# Heading to the White River in Arkansas tmrw!!!



## Hullyscott (Sep 17, 2009)

Hola

My Dad and I are driving down to Table Rock Lake in Missouri tomorrow. We're staying at Bass Pro Shops/Bluegreen Resorts' lodge/resort on Table Rock Lake to do some lake fishing for a few days. Then I have a guided float with a local guide, Jeremy Hunt, to float the White River and throw some streamers for some monster browns!! Can't wait. I'll post pix when I get back into Michigan. Anybody on the forum familiar with these bodies of water? If so, any info or knowledge would be most appreciated.

Hully


----------



## BIG "D" (Sep 14, 2005)

Your a lucky dog. Wish I was going.:sad:


----------



## Shoeman (Aug 26, 2000)

BIG "D";3629408 said:


> Your a lucky dog. Wish I was going.:sad:


No Doubt!!

Have fun... :rant:


----------



## dannym (Jan 5, 2011)

awesome. some of my fondest memories as a little boy were from the area. my grandparents lived in a small retirement community in the northeast corner of arkansas and every summer i would visit them. it was my grandfather who taught me most of what i know about river fishing for trout. enjoy your time down there im sure that wont be an issue, looking forward to the pics.


----------



## fishawn 1 (Feb 9, 2011)

HULLY YOU SHOULD HAVE FUN LIKE DANNY I ALSO GREW UP IN NORTH EAST AR YOU MIGHT WANT TO STAY FOR A BIT 75 and the panfish are going nuts anyhow have a good trip take lots of pictures


----------



## jimhx720 (Jan 9, 2003)

I grew up in NE Ark. From the Hardy area actually. Spent a lot of time fishing the White with my Dad and Uncles. Also lived right off the South Fork of the Spring River for a while too.


----------



## dannym (Jan 5, 2011)

jimhx720 said:


> I grew up in NE Ark. From the Hardy area actually. Spent a lot of time fishing the White with my Dad and Uncles. Also lived right off the South Fork of the Spring River for a while too.

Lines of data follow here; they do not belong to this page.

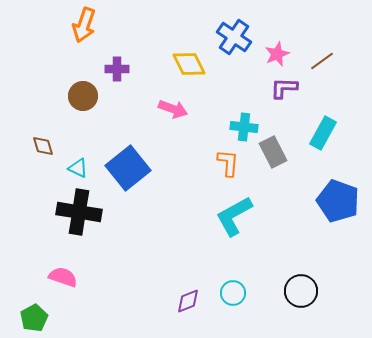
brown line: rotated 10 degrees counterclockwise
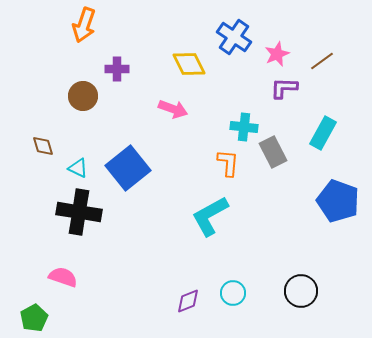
cyan L-shape: moved 24 px left
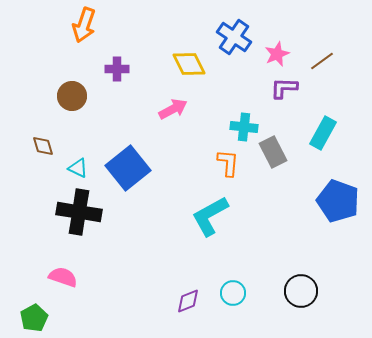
brown circle: moved 11 px left
pink arrow: rotated 48 degrees counterclockwise
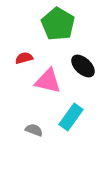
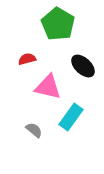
red semicircle: moved 3 px right, 1 px down
pink triangle: moved 6 px down
gray semicircle: rotated 18 degrees clockwise
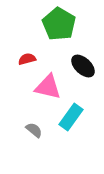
green pentagon: moved 1 px right
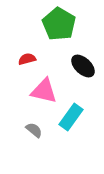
pink triangle: moved 4 px left, 4 px down
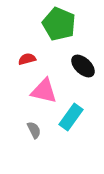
green pentagon: rotated 8 degrees counterclockwise
gray semicircle: rotated 24 degrees clockwise
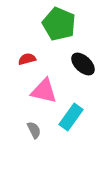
black ellipse: moved 2 px up
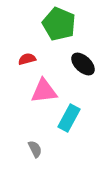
pink triangle: rotated 20 degrees counterclockwise
cyan rectangle: moved 2 px left, 1 px down; rotated 8 degrees counterclockwise
gray semicircle: moved 1 px right, 19 px down
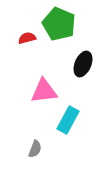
red semicircle: moved 21 px up
black ellipse: rotated 70 degrees clockwise
cyan rectangle: moved 1 px left, 2 px down
gray semicircle: rotated 48 degrees clockwise
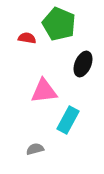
red semicircle: rotated 24 degrees clockwise
gray semicircle: rotated 126 degrees counterclockwise
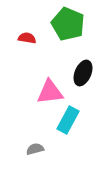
green pentagon: moved 9 px right
black ellipse: moved 9 px down
pink triangle: moved 6 px right, 1 px down
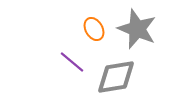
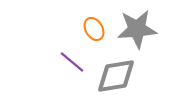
gray star: rotated 27 degrees counterclockwise
gray diamond: moved 1 px up
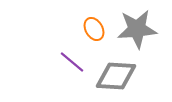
gray diamond: rotated 12 degrees clockwise
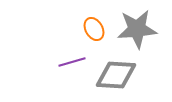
purple line: rotated 56 degrees counterclockwise
gray diamond: moved 1 px up
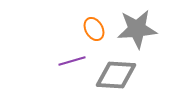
purple line: moved 1 px up
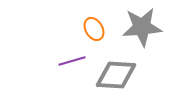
gray star: moved 5 px right, 2 px up
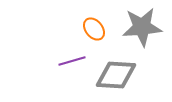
orange ellipse: rotated 10 degrees counterclockwise
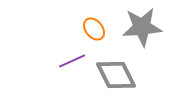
purple line: rotated 8 degrees counterclockwise
gray diamond: rotated 60 degrees clockwise
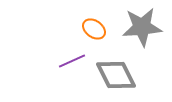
orange ellipse: rotated 15 degrees counterclockwise
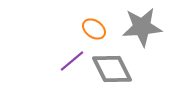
purple line: rotated 16 degrees counterclockwise
gray diamond: moved 4 px left, 6 px up
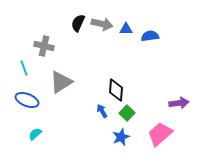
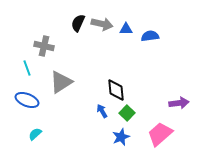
cyan line: moved 3 px right
black diamond: rotated 10 degrees counterclockwise
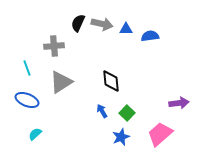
gray cross: moved 10 px right; rotated 18 degrees counterclockwise
black diamond: moved 5 px left, 9 px up
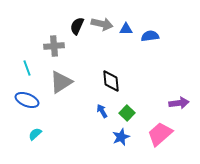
black semicircle: moved 1 px left, 3 px down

 i know the place well...the grandparents were from cherokee village. their house was on thunderbird lake. we would fish the bayou access of the spring river...what a beautiful area...bringin back lots of memories...man i miss that place place...


----------



## jimhx720 (Jan 9, 2003)

Small world. I lived in Cherokee Village for a long time Mineola Street to be exact. Went to Highland High School until I moved here to MI my Sophmore year.


----------



## dannym (Jan 5, 2011)

jimhx720 said:


> Small world. I lived in Cherokee Village for a long time Mineola Street to be exact. Went to Highland High School until I moved here to MI my Sophmore year.


 sure is! have you been back since? summer 07 was the last time i was down that way. ive been wanting to put a trip together to get back there but cant seem to find the time.


----------